À l’heure où il peut être tentant de circonscrire le mal à quelques « démocraties illibérales » ou à opposer simplement « libéraux » contre « populistes », l’ancien rédacteur en chef du quotidien turc Cumhuriyet, aujourd’hui réfugié en Allemagne, n’épargne pas le « berceau de la démocratie », l’Occident. Car si cette partie du monde peut toujours se vanter d’une « justice indépendante, d’une presse libre, du sécularisme et d’une société civile », cela ne doit pas pour autant masquer une certaine fatigue démocratique dans laquelle les citoyens sont bien souvent réduits à n’être que de simples électeurs, invités à se prononcer seulement tous les 4-5 ans sur l’orientation politique de leur pays. Par ailleurs, ce sont les gouvernements de ces mêmes pays qui, bien souvent, « exportent le fascisme à l’étranger » en se livrant à des exportations d’armes ou en soutenant des régimes brutaux pour les populations locales.
La Turquie et son président actuel, Recep Tayyip Erdoğan, occupent bien sûr une place centrale dans l’exposé de Can Dündar. Des affrontements entre socialistes et nationalistes dans les années 1970-1980 aux violations actuelles des droits de l’homme et de la presse en passant par la montée en puissance de l’islamisme politique, le tableau est évidemment très sombre mais porteur d’enseignements. Ainsi la « démocratie active » que C. Dündar promeut depuis son exil allemand devra-t-elle, à l’échelle planétaire, favoriser les initiatives citoyennes, faire de la transparence et du contrôle public des notions centrales, défendre les minorités et les manières de vivre alternatives. Elle devra également rejeter les figures du guide ou de l’homme providentiel, car il s’agit, selon une jolie formule, de « porter les drapeaux de nos principes, pas de nos princes. »

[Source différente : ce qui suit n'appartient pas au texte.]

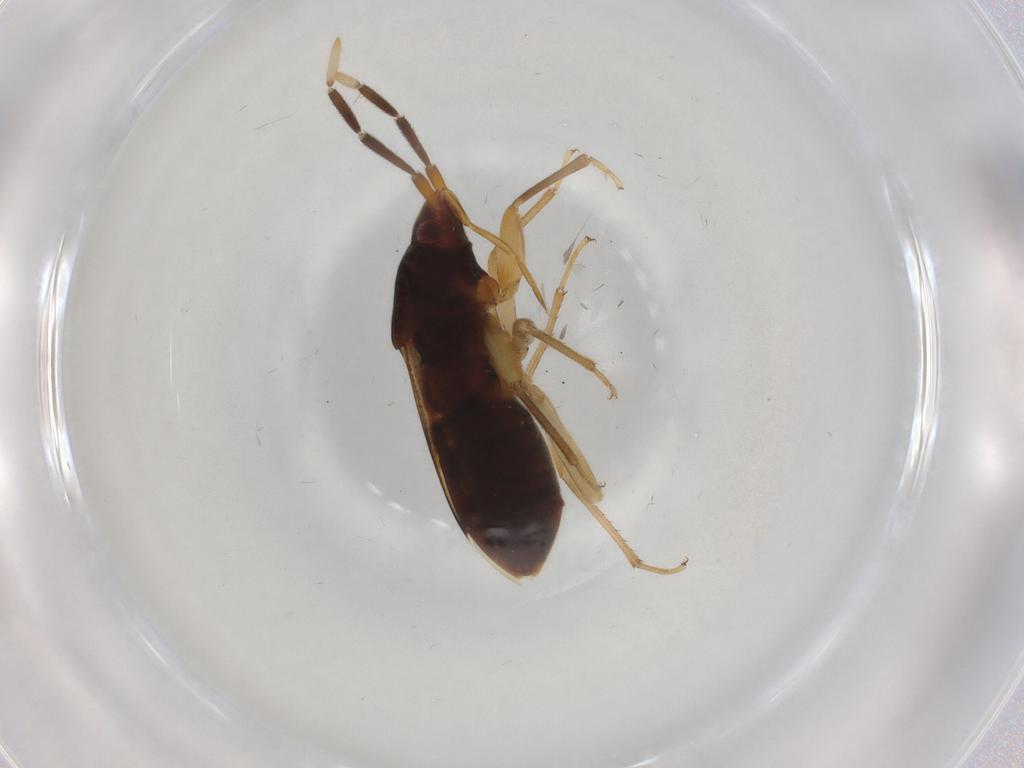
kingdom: Animalia
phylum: Arthropoda
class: Insecta
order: Hemiptera
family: Rhyparochromidae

« Académie » vs « Société »

Qu’est-ce qui secoue la sociologie allemande ?

Du 24 au au 28 septembre dernier s’est tenu à Göttingen le 39ème congrès de la Société allemande de sociologie. Ce congrès bisannuel, à l’intitulé très large ­­– « Dynamiques complexes des développements locaux et globaux » – et dont le site Soziopolis livre un compte-rendu très détaillé, s’inscrivait dans un moment spécial pour la sociologie allemande.
En juillet 2017, une centaine de sociologues s’engageait en effet dans la création d’une « Académie pour la sociologie », rivale de la jusque-là dominante « Société allemande de sociologie ». Critiques d’une discipline qui se serait développée en multipliant les sujets, théories et approches méthodologiques au point de voir « ses propres contours disparaître », ces sociologues veulent promouvoir une sociologie « empirique et analytique », mobilisant davantage le potentiel des nouveaux gisements de données numériques (bigdata). Une offensive quantitative ? Plutôt « des nouvelles possibilité de faire travailler ensemble des méthodes différentes. […] Il est intéressant de voir que les méthodes quantitatives sont vues et utilisées avec moins de préjugés dans d’autres sciences humaines que dans certaines parties de la sociologie » déclarait en mai dernier Thomas Hinz, président de la nouvelle Académie, dans un entretien avec Soziologie Magazin.
Signe de l’importance des débats qui agite le champ sociologique allemand, le quotidien Frankfurter Allgemeine Zeitung aura lui-même consacré un article à ce sujet.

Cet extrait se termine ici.